A fundamental misapprehension of these teachings is what gets people wound up. The Buddha's teachings are not going to answer if rent controls are good policy or not because the world in which the laity live is a stew for the perpetuation of dukkha. Certainly not lying, cheating or killing are all good principles for living a life of less dukkha but given the Buddha's observations that samsara has no beginning or end spending your life on answering if rent controls are good policy or not is doomed to be unlasting and unsatisfactory.

The dhamma is not to be realized through discursive thinking alone. It must be directly experienced. The Buddha invites anyone to practice the teachings and discover for themselves if they are bullshit or not. So sit and examine or don't. Throwing the teachings under the bus because people want to pull out the part they like and dump the rest is wrong practice and the Buddha was painstakingly clear on this.



> Almost no one would argue with them: no lying, cheating on your spouse, killing, etc.

None of these are sins in their absolute sense though, and this is what I am underlining, that you can't possibly create absolutist ethics in any way. Philosophy had created a lot of points of view on this, but none of them managed to create a consistent worldview that would work for any occasion.


Absolute sense meaning what? When engaged with they cause suffering. If you turn your mind inward one sees engaging with these acts almost instantaneously harms the doer as the victim.

This is not complicated. Trying to objectify these acts as anything but harmful is not helpful to you or anyone else. The next time you harm someone look closely at yourself first and observe the tumult of feelings that follow. Observing them closely, directly experience their result. Then you can know for yourself what the Buddha taught: evergreen wisdom that will remain applicable so long as people suffer anywhere.

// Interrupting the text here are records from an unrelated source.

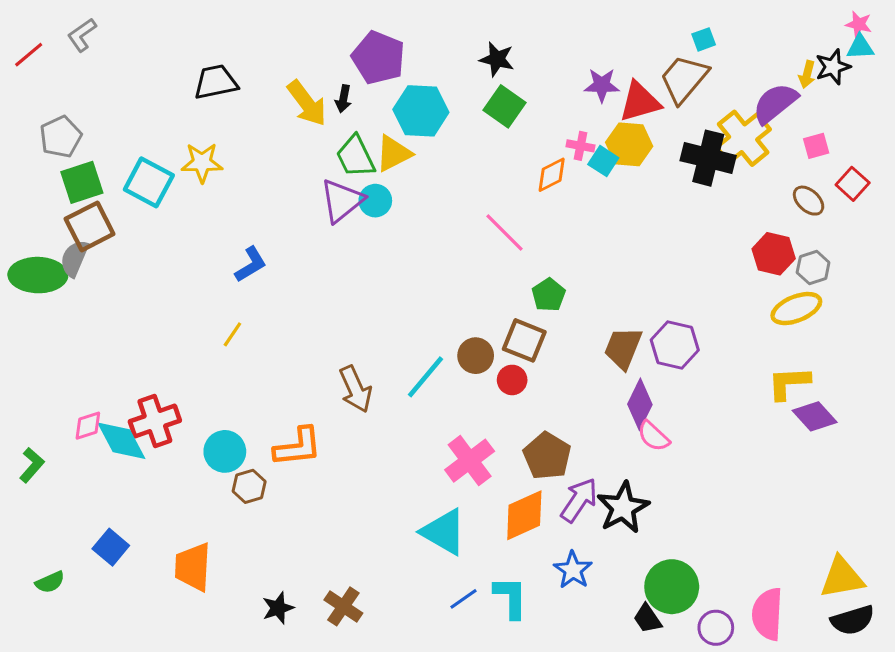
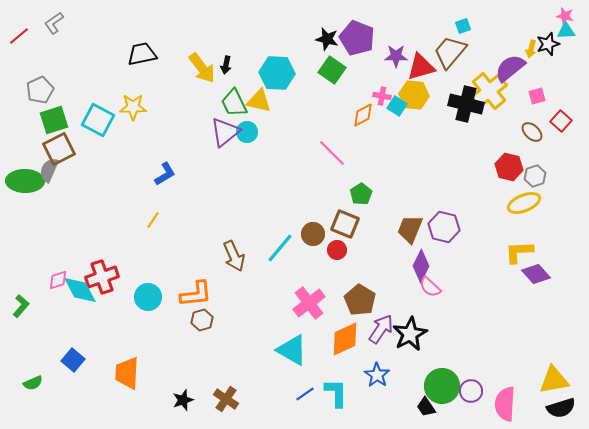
purple pentagon: (378, 58) -> (357, 38), moved
yellow triangle: (394, 153) -> (259, 101), turned 40
brown hexagon: (249, 486) -> (202, 320), moved
purple circle: (716, 628) -> (471, 391), moved

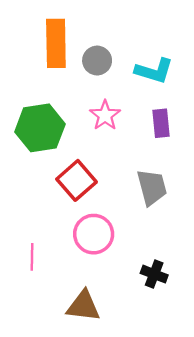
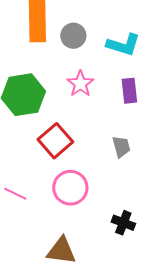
gray trapezoid: (152, 187) -> (121, 147), size x0.7
pink line: (32, 257) -> (15, 194), moved, turned -65

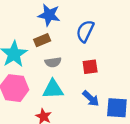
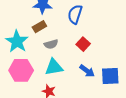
red square: (90, 67) -> (83, 44), turned -32

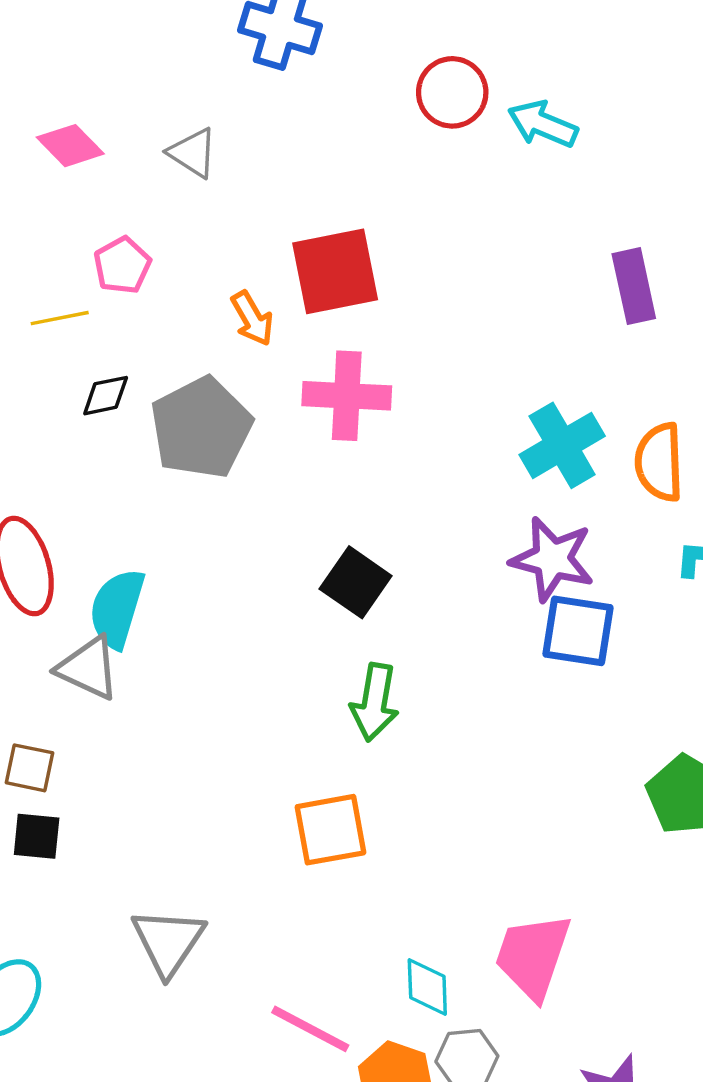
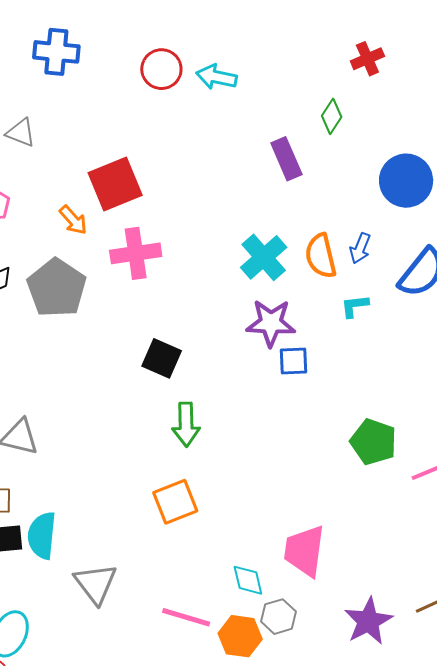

We are not beings of pure intellect. That is complete folly. The mind is real, yes, but so is harm, pain, suffering, and craving. These are not abstract concepts. They can be directly known by anyone living. We must engage with the human faculties we are given and use them to understand our condition and the way leading out.


> Trying to objectify these acts as anything but harmful is not helpful to you or anyone else.

Is there any harm outside of the mind perceiving it? Can we talk about harm independent of causes and conditions? Could these actions be not harmful, or even skillful under certain conditions?

> The next time you harm someone look closely at yourself first and observe the tumult of feelings that follow.

What if there’s no tumult of feelings that follow?